Clearly defined integrity testing makes for fairer contracts and better results. There is no ambiguity between contactor and owner when there is a defined,measurable pass/fail test specified for a system. An owner states what is needed, pays for it, and the contractor demonstrates that it is delivered. Simple. Measurable tests are tremendous incentives for quality control. There is no hiding steps missed or corners cut when you crank the air pressure down or up and see the room cannot hold pressure.
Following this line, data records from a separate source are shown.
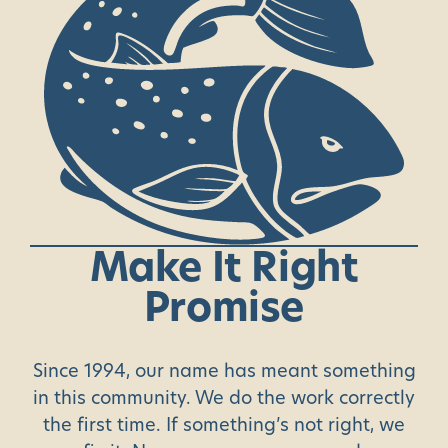
Make
It
Right
Promise
Since 1994, our name has meant something
in this community. We do the work correctly
the first time. If something’s not right, we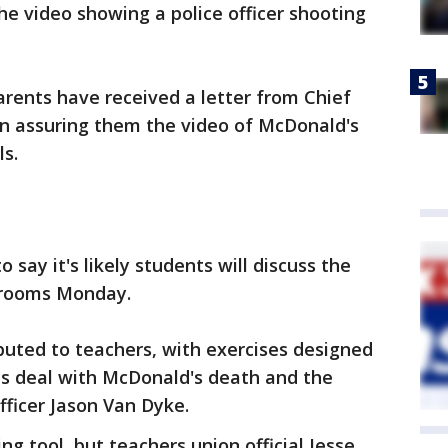
the video showing a police officer shooting
rents have received a letter from Chief
on assuring them the video of McDonald's
s.
o say it's likely students will discuss the
srooms Monday.
ibuted to teachers, with exercises designed
ts deal with McDonald's death and the
fficer Jason Van Dyke.
ng tool, but teachers union official Jesse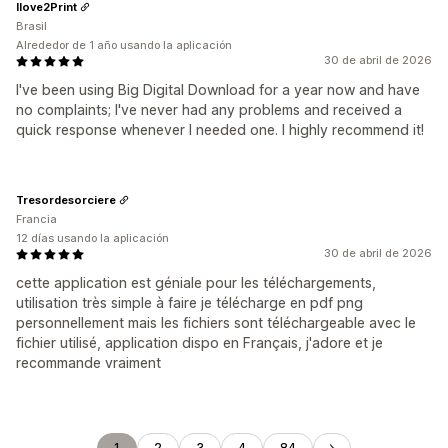
Ilove2Print
Brasil
Alrededor de 1 año usando la aplicación
30 de abril de 2026
I've been using Big Digital Download for a year now and have
no complaints; I've never had any problems and received a
quick response whenever I needed one. I highly recommend it!
Tresordesorciere
Francia
12 días usando la aplicación
30 de abril de 2026
cette application est géniale pour les téléchargements,
utilisation très simple à faire je télécharge en pdf png
personnellement mais les fichiers sont téléchargeable avec le
fichier utilisé, application dispo en Français, j'adore et je
recommande vraiment
1
2
3
4
84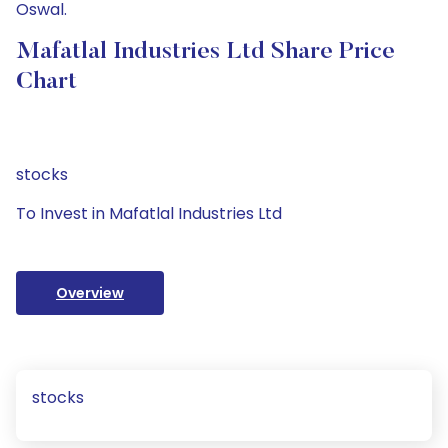
Oswal.
Mafatlal Industries Ltd Share Price
Chart
stocks
To Invest in Mafatlal Industries Ltd
Overview
stocks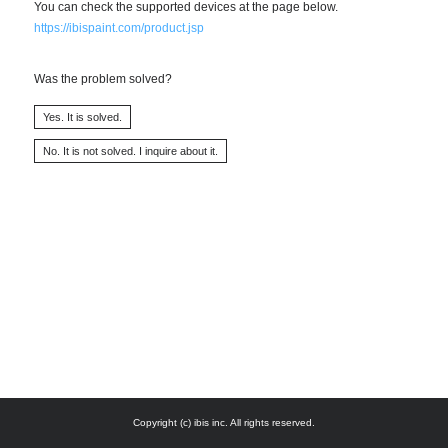
You can check the supported devices at the page below.
https://ibispaint.com/product.jsp
Was the problem solved?
Copyright (c) ibis inc. All rights reserved.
Because there is no standard air leakage test for BSL-3 laboratories, I recommend at this time qualitative testing, soap bubble or smoke, at a pressure difference great enough to assure your lab will hold gases for fumigation. For me that is at least 0.2”WC(50 Pa) pressure differential,which will not damage any type of construction but will identify significant leaks. I would readily go to more negative test pressures where I had to ensure that fumigants will not escape out of the room into laboratories or other adjacent spaces operating under negative pressure. Testing at 0.8”WC(200 Pa) or greater is not unreasonable. The greater the pressure differential the more leakage points will be identified. By sealing these failure points, the more airtight your final barrier will be. Depending on the construction type there is a limit to the pressure you should test at (and need to in order to validate that your room is capable of fumigation). I recommend that 2”WC (500 Pa) differential pressure is the most negative that a room should be tested at. More negative pressures have the potential to damage construction.